In-Class Exercise: Visualizing the Geometry of Puns

Building on our pun dataset from Week 3, we will visualize how the model represents puns versus non-puns and attempt to find a "pun direction" in activation space.

Code repository: davidbau.github.io/puns — Mechanisms of Pun Awareness in LLMs. Contains notebooks for exploring how models distinguish humorous vs. serious contexts, activation collection and analysis scripts, and visualization tools.

Part 1: Collecting Activations (15 min)

Using the provided notebook, load your pun dataset from Week 3 and extract activations:

  1. Load 20-30 puns and 20-30 non-pun sentences
  2. Run each through the model and extract the residual stream at multiple layers
  3. Focus on the final token position (where the punchline lands)
  4. Store activations for analysis

Questions to consider: Should we extract from the punchline token specifically? What about the setup? Does position matter for pun representations?

Part 2: PCA Visualization (20 min)

Apply PCA to visualize whether puns and non-puns separate in activation space:

  1. Layer comparison: Create PCA plots for early (layer 5), middle (layer 15), and late (layer 25) layers
  2. Color by category: Puns in one color, non-puns in another
  3. Examine structure: Do they cluster? Is there overlap? Linear separation?
  4. Try different positions: Final token vs. middle of sentence

Discussion: At which layer do puns most clearly separate from non-puns? Is the separation clean or fuzzy? What might this tell us about how the model processes humor?

Part 3: Finding the "Pun Direction" (25 min)
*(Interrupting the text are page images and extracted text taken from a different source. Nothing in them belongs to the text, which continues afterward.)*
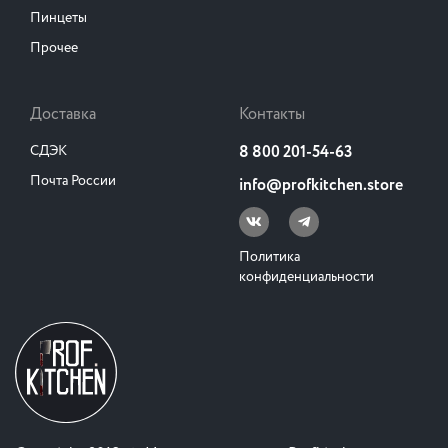
Пинцеты
Прочее
Доставка
Контакты
СДЭК
8 800 201-54-63
Почта России
info@profkitchen.store
Политика
конфиденциальности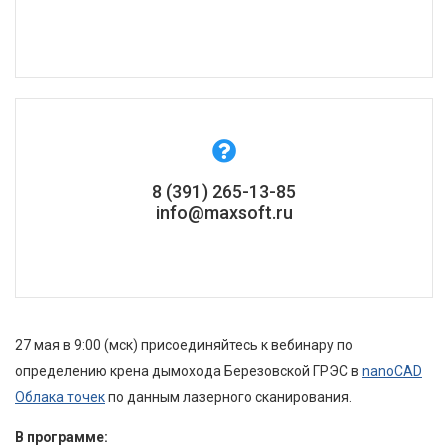
8 (391) 265-13-85
info@maxsoft.ru
27 мая в 9:00 (мск) присоединяйтесь к вебинару по
определению крена дымохода Березовской ГРЭС в
nanoCAD
Облака точек
по данным лазерного сканирования.
В программе: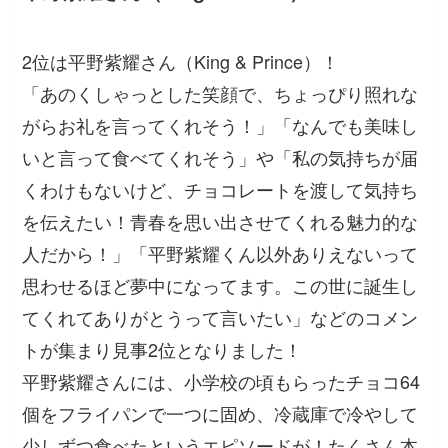
2位は平野紫耀さん（King & Prince）！
「あのくしゃっとした笑顔で、ちょっぴり照れな
がらお礼を言ってくれそう！」「なんでも美味し
いと言って食べてくれそう」
や
「私の気持ちが届
くわけもないけど、チョコレートを渡して気持ち
を伝えたい！青春を思い出させてくれる魅力的な
人だから！」「平野紫耀くん以外ありえないって
思わせるほど夢中になってます。この世に誕生し
てくれてありがとうって言いたい」
などのコメン
トが集まり見事2位となりました！
平野紫耀さんには、小学校の頃もらったチョコ64
個をフライパンで一つに固め、冷蔵庫で冷やして
少しずつ食べたというエピソードが！たくさん本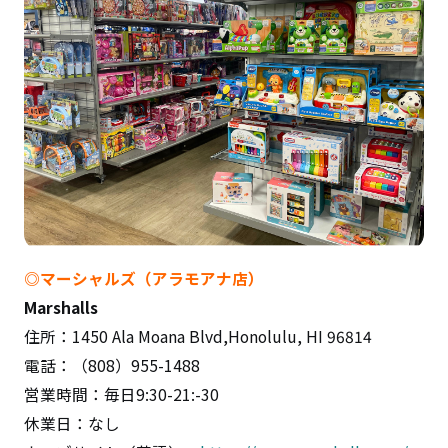
◎マーシャルズ（アラモアナ店）
Marshalls
住所：1450 Ala Moana Blvd,Honolulu, HI 96814
電話：（808）955-1488
営業時間：毎日9:30-21:-30
休業日：なし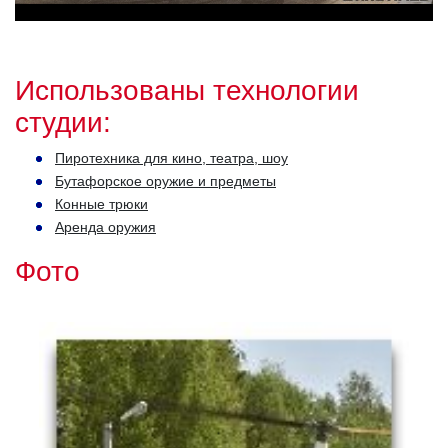
Использованы технологии
студии:
Пиротехника для кино, театра, шоу
Бутафорское оружие и предметы
Конные трюки
Аренда оружия
Фото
Compute a mass mean-difference vector to find the "pun direction":

  1. Compute means:
    • mean_pun = average(activations for pun sentences)
    • mean_nonpun = average(activations for non-pun sentences)
  2. Difference vector: pun_direction = mean_pun - mean_nonpun
  3. Test the direction:
    • Project held-out examples onto pun_direction
    • Do puns have higher scores than non-puns?
    • What is the classification accuracy using this simple linear classifier?
  4. Compare layers: Which layer gives the best pun direction?

Extension: Try the same analysis for different types of puns (wordplay vs. situation comedy). Do they have different directions?

Open Pun Geometry Notebook in Colab

Code Exercise

This week's exercise provides hands-on practice with visualization techniques:

Open Exercise in Colab

Project Milestone

Due: Thursday of Week 4

Now that you have selected your model and built a benchmark, dive deep into how the model represents your concept internally. Use visualization techniques to examine geometric structure across layers and token positions.

Geometric Structure Analysis

Deliverables:

This analysis will guide your next steps: if you find a strong linear representation at specific layers/positions, that's where you'll focus causal interventions (Week 4) and probe training (Week 5).